Tout le malheur des hommes vient d'une seule chose, qui est de ne savoir pas demeurer en repos, dans une chambre.
- Blaise Pascal

DaveF

Quote from: Ken B on December 06, 2016, 04:44:58 PM
Hmmm. No particular order except the first
Purcell
Fayrfax
Tallis
Byrd
Dunstable
Vaughn Williams
Dowland
Ravenscroft
Handel


A damn fine list, if I may say so.  Had to check back that I hadn't contributed to this thread - if I had, your first 7 would have been mine, too.  Dunstable! Fayrfax! There were giants on the earth in those days.
"All the world is birthday cake" - George Harrison

vandermolen

Quote from: Christo on July 20, 2017, 09:57:36 AM
Second attempt:

Alwyn, Arnold, Howells and Rubbra in - how could I have overlooked them - for poor Gipps. More I cannot miss.

Could, yet again, be my list probably without Tippett although I do like 'A Child of Our Time' and the Concerto for Double String Orchestra.
"Courage is going from failure to failure without losing enthusiasm" (Churchill).

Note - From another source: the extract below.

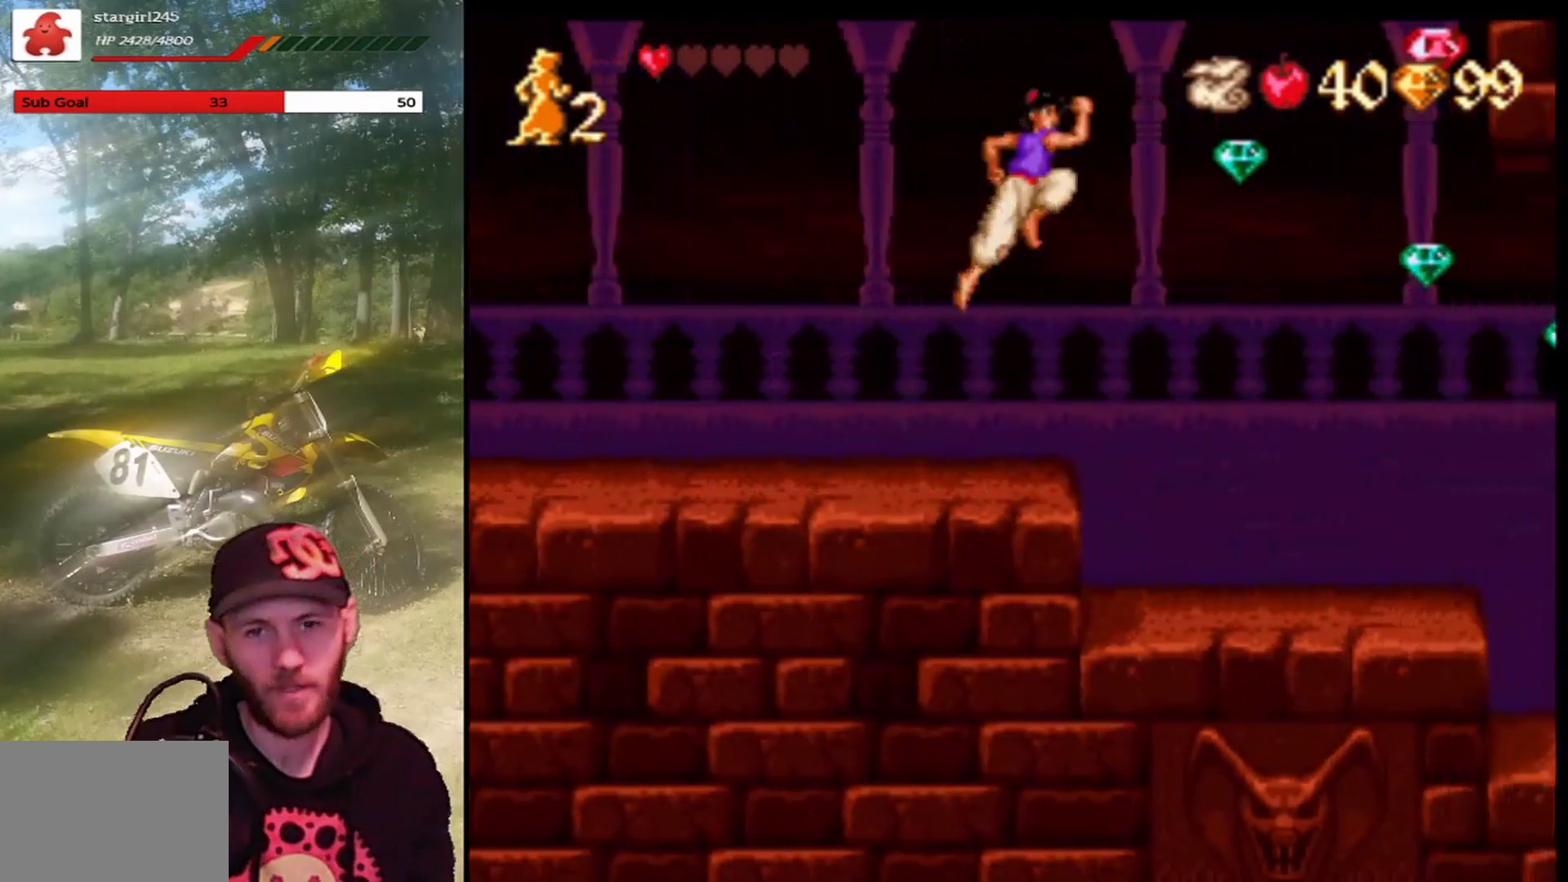
{"buttons": ["CROSS", "R1", "DPAD_RIGHT"], "left_stick": "center", "events": [[133, "R1", "down"]]}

'The test of a work of art is, in the end, our affection for it, not our ability to explain why it is good' (Stanley Kubrick).

Maestro267

#96
Ralph Vaughan Williams
Edward Elgar
Havergal Brian
George Lloyd
Arnold Bax
Malcolm Arnold
William Mathias
Benjamin Britten
William Alwyn
William Walton

Honourable mentions, if I may: Tippett, Rubbra and Moeran.

bwv 1080

Dunstable
Tallis
Byrd
Dowland
Walton
Britten
Ferneyhough
Barrett
Fox
Finnissy

kyjo

#98
Elgar
RVW
Walton
Britten
Bax
Rubbra
Arnold
Bridge
Delius
Alwyn

Had to leave Holst out because aside from The Planets and a few other works I'm not wild about most of his oeuvre. Hated having to leave Finzi out. There are many British composers who I need to get to know better - Lloyd, Bantock, Rawsthorne, Arnell, Bowen, Moeran, Dyson...
"Music is enough for a lifetime, but a lifetime is not enough for music" - Sergei Rachmaninoff

Karl Henning

Quote from: k a rl h e nn i ng on July 20, 2016, 06:24:33 AM
Maybe these:

Benjamin Britten
William Byrd
Erik Chisholm
John Dowland
Edward Elgar
Gustav Holst
Ivan Moody
Luke Ottevanger
Thomas Tallis
Ralph Vaughan Williams


I stand pat, here.
Karl Henning, Ph.D.
Composer & Clarinetist
Boston MA
http://www.karlhenning.com/
[Matisse] was interested neither in fending off opposition,
nor in competing for the favor of wayward friends.